What's the collective noun for editorial writers? I need to know because a
whole herd of us is coming together this week here in Little Rock. But to
call us a herd gives us too much credit for organization. I know it's a
coven of witches, a pride of lions, a murder of crows, but what do you call
an agglomeration of editorial writers?
My nomination: a clatter. As in the sound made by those old Royals and
Underwoods in the noisy, crowded, smoke-filled newsrooms of yesteryear.
There was something romantic, promising, alive about that sound. There still
is, which may be why there's a market even now for manual typewriters among
the sentimental, or just wistful.
We won't be a full-fledged clatter until the program gets under way with
greetings from Mike Huckabee, formerly a governor and presidential
candidate, and currently political commentator and bass guitarist with his
rock 'n' roll ensemble, Capitol Offense.
There'll be some other Big Names on the program, like syndicated columnist
Juan Williams and John Shelton Reed, the DeTocqueville of Dixie. He's
rounded up a whole passel of eminent sociologists to talk about the latest
incarnation of that curious ethnic/geographic/cultural group known as
Southerners.
We'll talk about the Wal-Mart Effect and the impact of Hispanic immigration,
too. The obligatory tour of the Central High Museum is to follow a
discussion about the ever-evolving historical significance of the Little
Rock Crisis of 1957. It'll all be in keeping with the convention's theme
this year: "The Next South, the Next America."
Who knows, we may even get around to discussing editorial writing at some
point.
All in all, this conclave should be quite a show. It could even prove an
education if we pay attention.
Editorial writers should be trickling into the lobby of the Peabody Hotel
here in Little Rock all during the day. One by one they'll set down their
luggage and the obligatory laptops that have replaced the old Royal and
Remington portables, and start looking around for old friends or, even
better, old enemies. Some of us have feuded for so long we've started to
like each other.
You grow fond of people you see Same Time Next Year - year after year. And
I've reached the age where I not only see old friends but a ghost or two,
editorial writers from the past who used to be at these conventions but have
made their last deadline. Tony Snow, a lapsed editorial writer who wound up
a presidential press secretary, had been invited to speak at our final
dinner, but had a previous engagement. Dang, it'd be good to see him again
at one of these things and renew the past, slightly rewritten to give
ourselves much better lines.
And I still miss Ann Lloyd Merriman of the Richmond News-Leader and later
Times-Dispatch, our historian and keeper of the flame, who left a hole the
size of a continent in this outfit's institutional memory when she died a
few years ago. How describe her? She was a combination of Virginia gentility
and invincibility, of Lee and Jackson, only wrapped in a cloud of cigarette
smoke and sipping a bottomless libation. In short, a helluva newspaperwoman.

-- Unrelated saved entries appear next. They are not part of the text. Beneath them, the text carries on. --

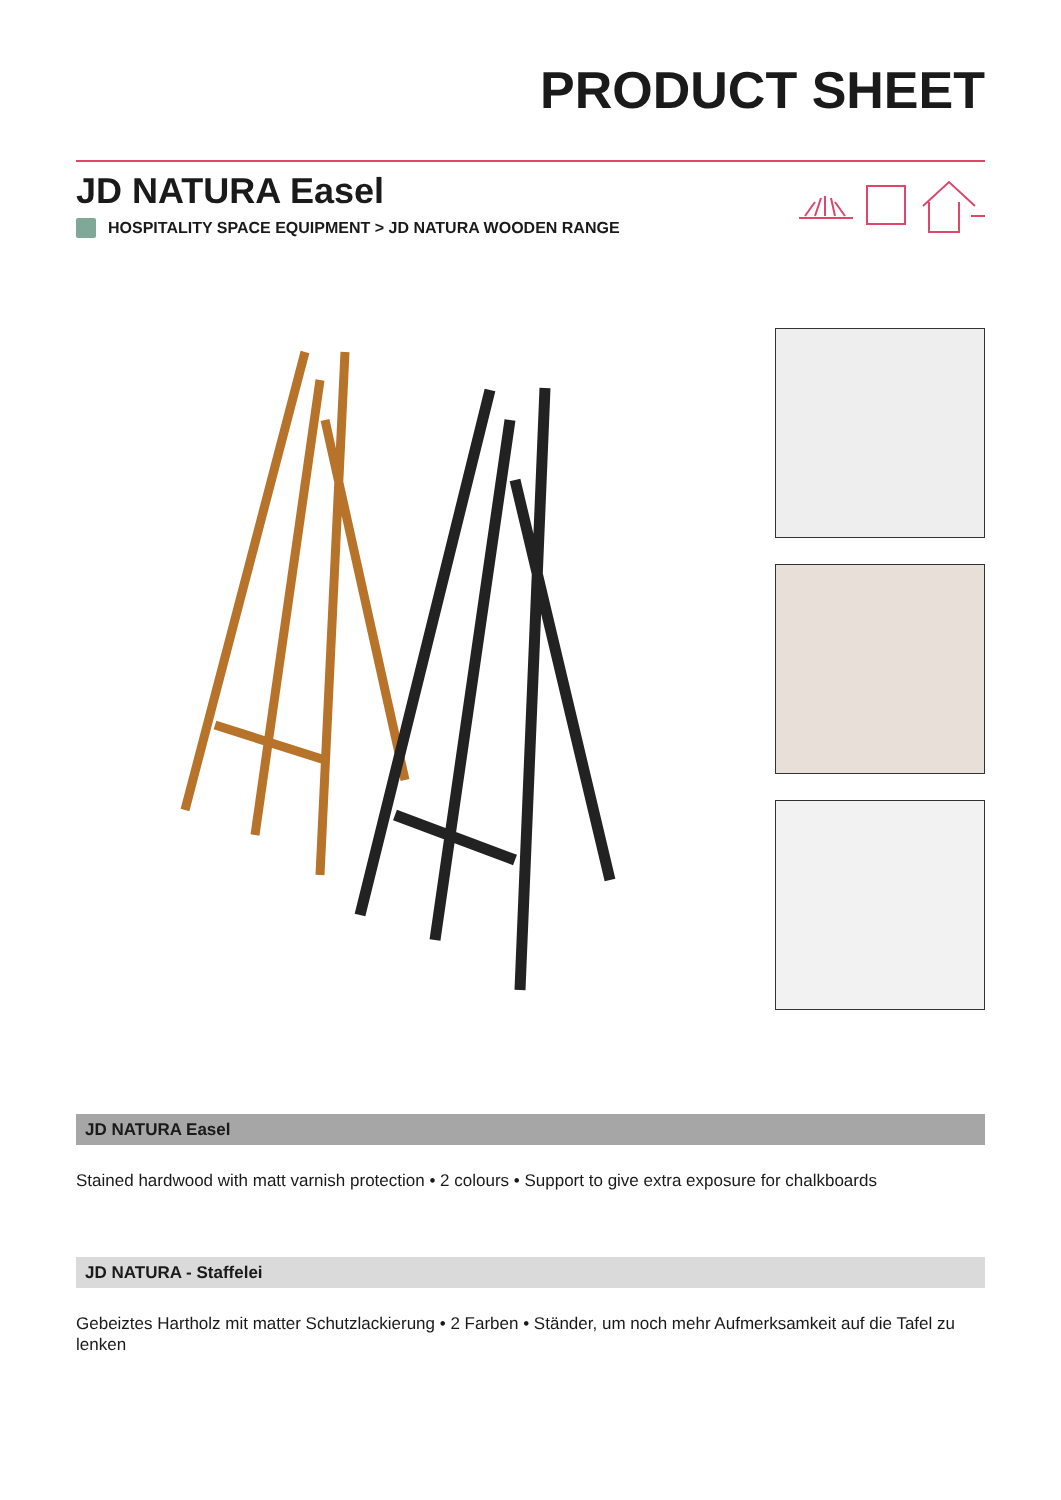PRODUCT SHEET
JD NATURA Easel
HOSPITALITY SPACE EQUIPMENT > JD NATURA WOODEN RANGE
JD NATURA Easel
Stained hardwood with matt varnish protection • 2 colours • Support to give extra exposure for chalkboards
JD NATURA - Staffelei
Gebeiztes Hartholz mit matter Schutzlackierung • 2 Farben • Ständer, um noch mehr Aufmerksamkeit auf die Tafel zu lenken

As you would imagine, given newspapermen's talent for organization, the
National Conference of Editorial Writers is a kind of anarchists'
convention, a mix of class reunion and debating society. And I can hardly
wait for it to pick up steam and get really rolling.
How describe our membership? H. L. Mencken, the Sage of Baltimore, and a man
who could write a mean editorial in more than one sense of the word,
attended one of the first of these editorial writers' conferences. His
writings remain fruit for the mind-a mix of verbal razzmatazz and cold
observation that still cuts uncomfortably close to the bone. For example,
here's his summary description of the nation's editorial writers at that
early conference of same:
"Copy readers promoted from the city room to get rid of them, alcoholic
writers of local histories and forgotten novels, former managing editors who
had come to grief on other papers, and a miscellany of decayed lawyers,
college professors and clergymen with whispered pasts. Some of these botches
of God were pleasant enough fellows, a few even showed a certain grasp of
elementary English, but taking one with another they were held in disdain."
Certainly they were by Mr. Mencken, who never mixed his talent with tact. In
his case, that would have been a sad dilution.
We've grown considerably more respectable since Mr. Mencken's time, more's
the pity. The modern, contemporary editorial writer, alas, has an abundance
of tact and all too little talent. Like any patron saint, Henry Louis
Mencken is much honored amongst us, but too little followed. Literal-minded,
imagination-short, terribly solemn, dutiful to a fault, we now might find
eloquence in bad taste, or at least a violation of the stylebook.
Year after year, these conventions grow more like a wake for the great
editorial writers we've lost, and for the old, Menckenesque editorials page
that took no prisoners. This year we'll be told, again, that editorial
writing is a dead art, and we just don't know it - and had better learn to
blog. But as Truman Capote said of the works of another author, that's not
writing, it's typing. So we write on, the happy few of us who are left, and
still think of our newspapers as personas with a history, character and
opinion of their own to express - through us.